Yesterday was the coolest day travelling I have had in a very long time. During my old city tour on the first day, I met two British guys, Sam and Richard, and we have travelling together ever since. Yesterday, we decided to go to the West Bank.
Remember how I was talking about not feeling the tension of the city? That all goes out the window when you go the West Bank. First of all, to leave Jerusalem and go to the West Bank, you have to go to a special Arab bus station with buses that have permission to enter both places. We went to Bethlehem first which is run by the Palestinian Authority and immediately feels like another country.It is crazy but awesome. It is here that you get the best view of the wall which separates Jerusalem from the West Bank and we saw some AMAZING graffiti, it really must be like what Berlin went through before the wall fell down. The wall is everywhere and very imposing, you can see it from anywhere you stand (about 24 ft, the Berlin Wall was only 18 ft by comparison). Despite the wall, the city is pretty indepedent in that there are hardly any Israeli soldiers there. It has an Arab feel, with Arab food and market life until you get to the Touristy section (The Church of the Nativity, which is beautiful).
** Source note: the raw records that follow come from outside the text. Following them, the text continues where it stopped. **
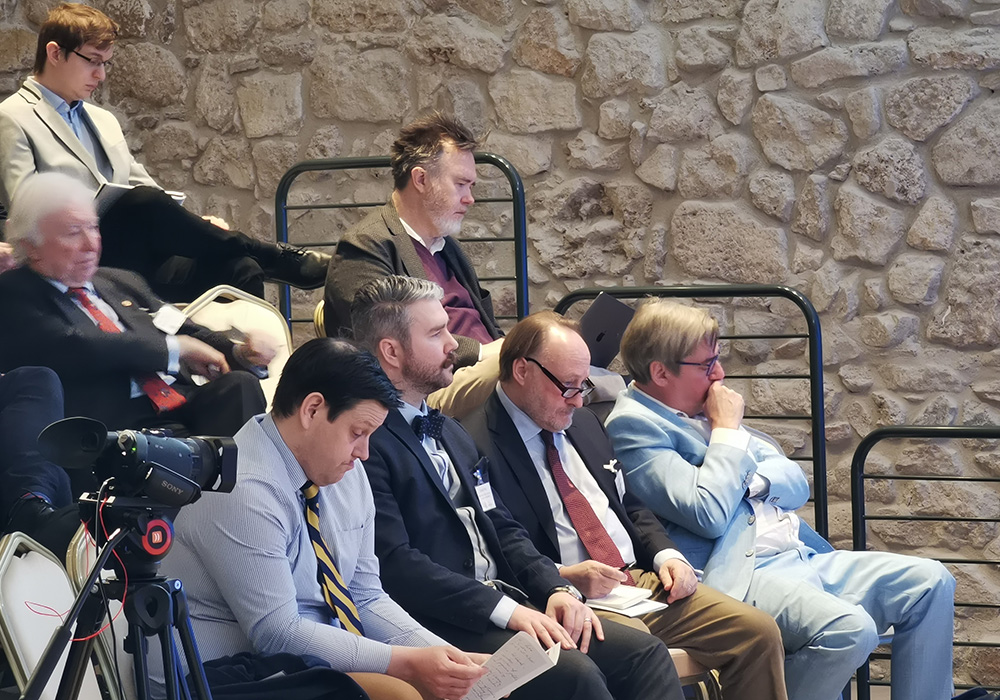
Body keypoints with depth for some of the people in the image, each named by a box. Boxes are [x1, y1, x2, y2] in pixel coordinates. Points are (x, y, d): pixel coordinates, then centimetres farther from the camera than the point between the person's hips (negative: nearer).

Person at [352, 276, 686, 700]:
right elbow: (396, 563, -18)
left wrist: (557, 588, 2)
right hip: (441, 624, -9)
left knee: (645, 653, -7)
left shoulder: (450, 433, 21)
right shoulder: (368, 443, -10)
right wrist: (505, 610, -21)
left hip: (505, 602, 9)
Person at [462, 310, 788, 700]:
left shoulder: (583, 423, 19)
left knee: (759, 633, -7)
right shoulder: (476, 445, -9)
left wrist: (666, 555, 8)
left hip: (641, 579, 8)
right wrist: (562, 578, -21)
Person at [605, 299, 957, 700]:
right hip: (737, 574, -9)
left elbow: (797, 485, 16)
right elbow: (708, 514, -19)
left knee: (930, 582, -3)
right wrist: (728, 430, -6)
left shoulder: (706, 410, 20)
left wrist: (749, 480, -6)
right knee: (850, 630, -33)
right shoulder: (633, 425, -7)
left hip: (798, 558, 9)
After lunch, we got a shared taxi (only 3 dollars!) to Hebron, which is intense. Hebron has the largest Jewish settlement and is still heavily occupied (or protected, depending on your pointed of view) by Israeli soliders. When you first arrive, you enter a big city that could be anywhere in the Arab world. Women all veiled, but everyone out and happy running errands and meeting friends. As you walk toward the old city, however, it gets nuts. The old market, which dates back to ancient times, had previuosly been an arab market but has been closed down by Israeli soliders. The Palestinians wanted to reopen it so they just set their stands up outside since they couldnt reopen the stores. In response to this, the jewish settlers, who live above the market, decided to start throwing rocks, hot oil, etc.. on the Palestinians below. The palestinians then built a cage over the market to protect them. When you look up you see all of the rocks, bottles, concrete they have thrown down-I couldn't believe it. The people there are MORE than happy to share their stories of Israeli oppression with you and it was very nice to hear that point of view. As we continued to walk toward the Tomb of Abraham, Issac and Jacob, we did not realize that it was divided into two- one half jewish, and one half a Mosque- and its entirely in the settlement. To get in, you have to walk through a security check point guarded by HEAVILY armed Israeli army guards (18 year olds with machine guns run this country) and show a passport. It was surreal. The settlement was DEAD with creepy music playing everywhere. There are 400 settlers who live there and 5,000 soliders who protect them. Every 50 yards is a checkpoint of soliders always on guard. We decided to go into the Tomb on the jewish side and they asked us two questions: "Do you have anything sharp?" and "are you jewish?" After the tomb we walked back to the bus station through the settlement and there was propoganda everywhere, just like there had been on the arab side. Polar opposite. The Mosque directs its speakers toward the settlement so when its the call for prayer, the music saturates the air and you can see the soliders and and settlers cringe. I have never in my life seen anything like it.
It was mentally exhausting and left us with more questions that answers. It showed us just how complicated the situation is and how many people are affected by it. Whether its the soliders forced to continue the occupation, the Palestinian generations growing up with resentment and bitterness drilled into them or the arabs who live in Jerusalem with a permit and have to physically leave the bus to get checked everytime they visit home and return back to the city while jews and tourists get to stay on, the conflict permeates the air once you leave the tourist areas. I am so happy I went and will never forget that experience.